My glance dropped to the present in my hand and I recognized the old-fashioned wrapping paper with the dark red roses as the one my grandmother had always used to wrap her presents in.
“It´s from gran”, my mother said, her nervous glance meeting my dad´s, “She had bought it for Christmas last year and we have never gotten around to opening it.”
She cleared her throat and I felt all weird. Maybe, she hadn´t even put on a show, because she had wanted me to feel better, but because she knew that a present from gran was sitting under the tree, waiting for me to unwrap it. Maybe she had been so chipper and so merry, because she needed to persuade herself that giving this present to me would be alright. And I loved her for her consideration and I wished I were able to tell her.
“Go on, open it”, my brother said and he was all excited, but he always was, because he always wanted to know what we all got for Christmas and I was grateful for this gesture of normality piercing the cloak of pretense.
Carefully, I opened the presents and pushed the wrapping paper aside, revealing the purposefully picked present.
“What is it?” my brother asked.
I let the wrapping paper drop to the floor. My head was spinning and I felt light, like I could rise into the air any minute now, floating around in the air, detached from life and earth and all of that. My grandma had given me the story book she had always taken with her wherever she went, the one I had gotten out on rainy days to read her favorite stories to her, the one she had brought up to our rooms when we were sick and had to stay in bed, the one that had carried us through both rainy and sunny days.

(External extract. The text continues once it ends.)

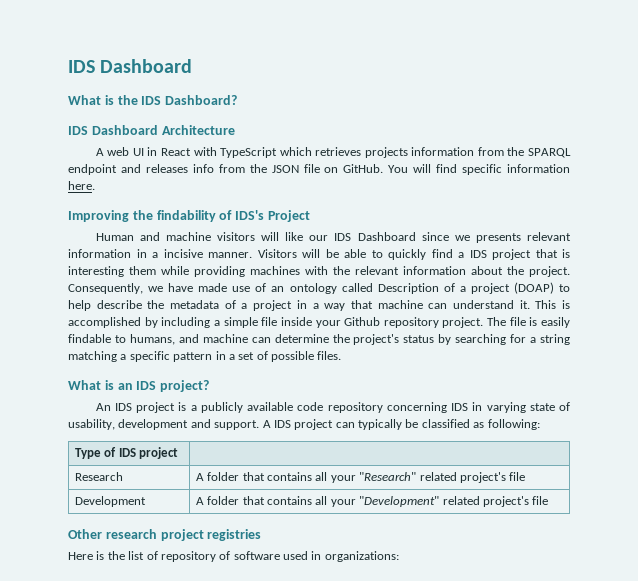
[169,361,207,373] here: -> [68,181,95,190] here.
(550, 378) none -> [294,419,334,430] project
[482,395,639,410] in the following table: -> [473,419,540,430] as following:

With shaking hands, I opened the book and saw that my grandma had written a little note onto the first blank page of the book. My view was blinded as tears filled my eyes.
Dear Sam, I want you to have my stories. They have accompanied me through good and bad days. And I know they will do the same for you. Through rainy and sunny days. Love, Gran
And while my brother got up and walked over to me to see what grandma had given me for Christmas, I exhaled softly and wondered if she was right.